* **掲載文**
=======

比較家族史学会秋季研究大会
【日 時】2015年11月14日(土)
【会 場】高野山大学校舎A棟2階 第三会議室
(和歌山県伊都郡高野町高野山385)
【参加費・申込み】無料・事前申込不要
【プログラム】
10:30~10:40会長挨拶 森 謙二(茨城キリスト教大学)
10:40~10:50高野山大学挨拶 藤田光寛(高野山大学学長)
10:50~11:30自由報告 司会:小池 誠(桃山学院大学)
胡 源源(神戸大学大学院)
「日本に結婚移住した外国人妻と母国のトランスナショナル
なつながり」
11:30~12:40 休憩
12:40~16:30ミニ・シンポジウム
「高野山における人口維持システム」
12:40~12:50
森本一彦(高野山大学)趣旨説明
12:50~13:20
山口文章(高野山真言宗山林部長・総長公室長)

=======

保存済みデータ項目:
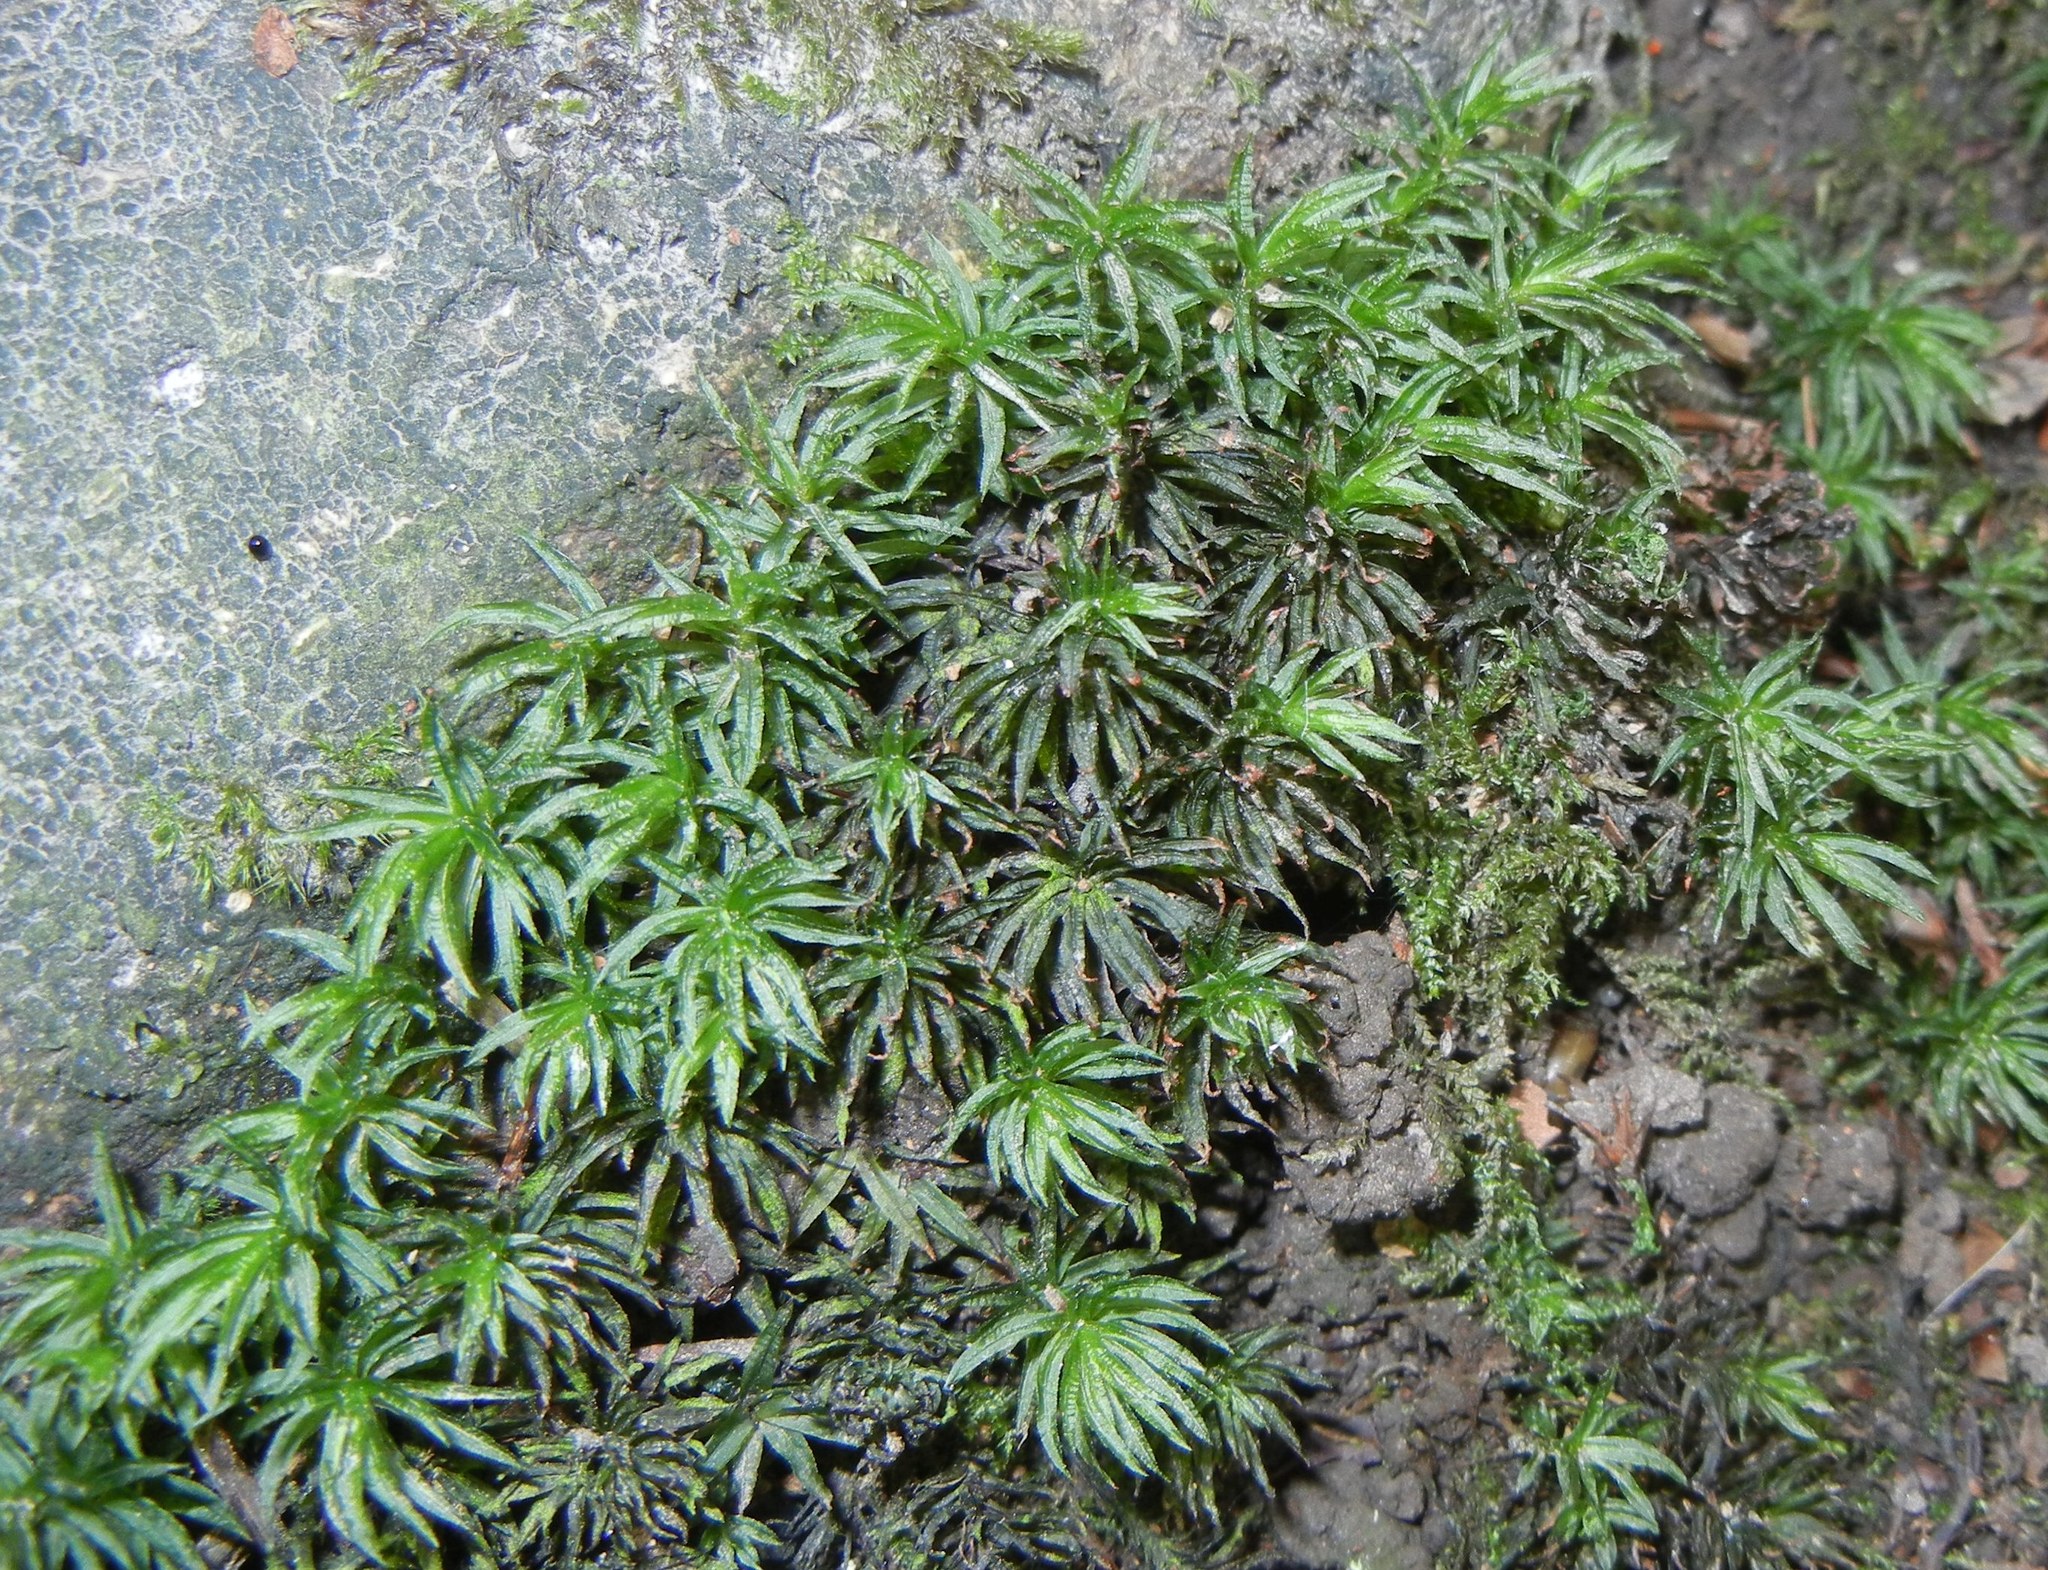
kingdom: Plantae
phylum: Bryophyta
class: Polytrichopsida
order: Polytrichales
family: Polytrichaceae
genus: Atrichum
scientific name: Atrichum undulatum
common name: Common smoothcap
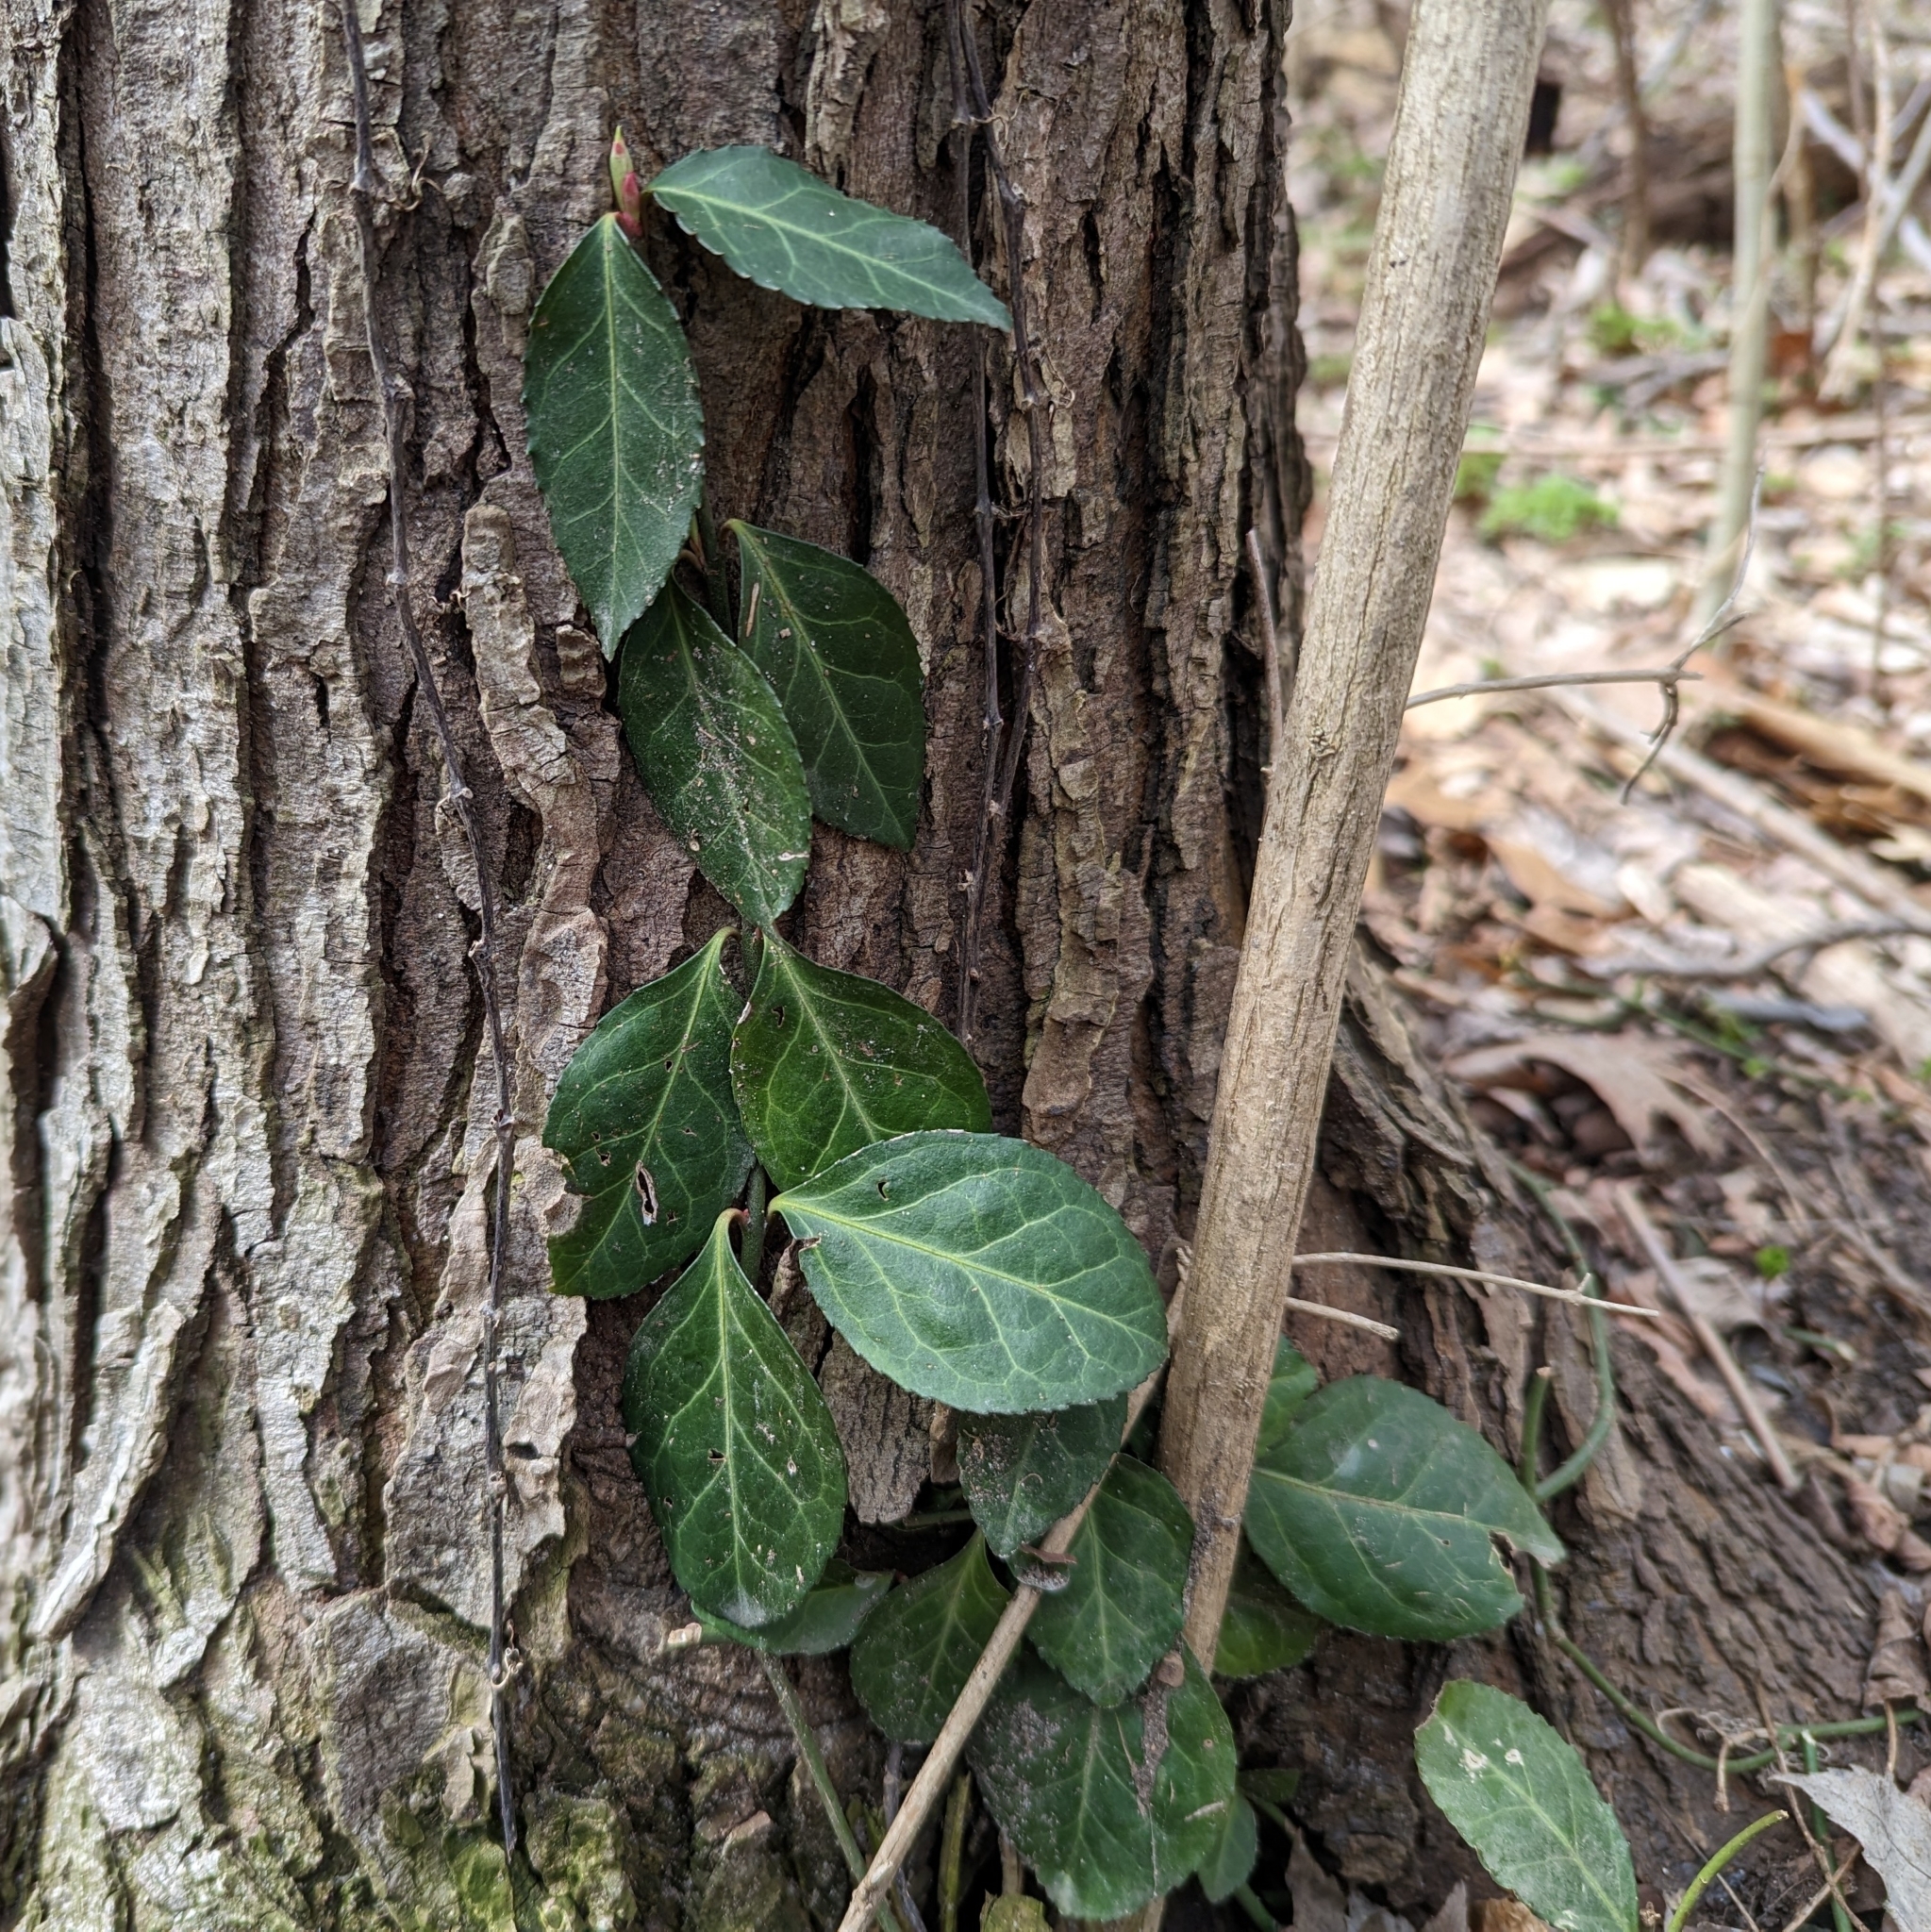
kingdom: Plantae
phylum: Tracheophyta
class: Magnoliopsida
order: Celastrales
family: Celastraceae
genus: Euonymus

=======

* **作業指示**
研究大会の案内のうち、「比較家族史学会秋季研究大会」から「胡 源源(神戸大学大学院)」までをそのまま書き写すこと。

* **解答例**
比較家族史学会秋季研究大会
【日 時】2015年11月14日(土)
【会 場】高野山大学校舎A棟2階 第三会議室
(和歌山県伊都郡高野町高野山385)
【参加費・申込み】無料・事前申込不要
【プログラム】
10:30~10:40会長挨拶 森 謙二(茨城キリスト教大学)
10:40~10:50高野山大学挨拶 藤田光寛(高野山大学学長)
10:50~11:30自由報告 司会:小池 誠(桃山学院大学)
胡 源源(神戸大学大学院)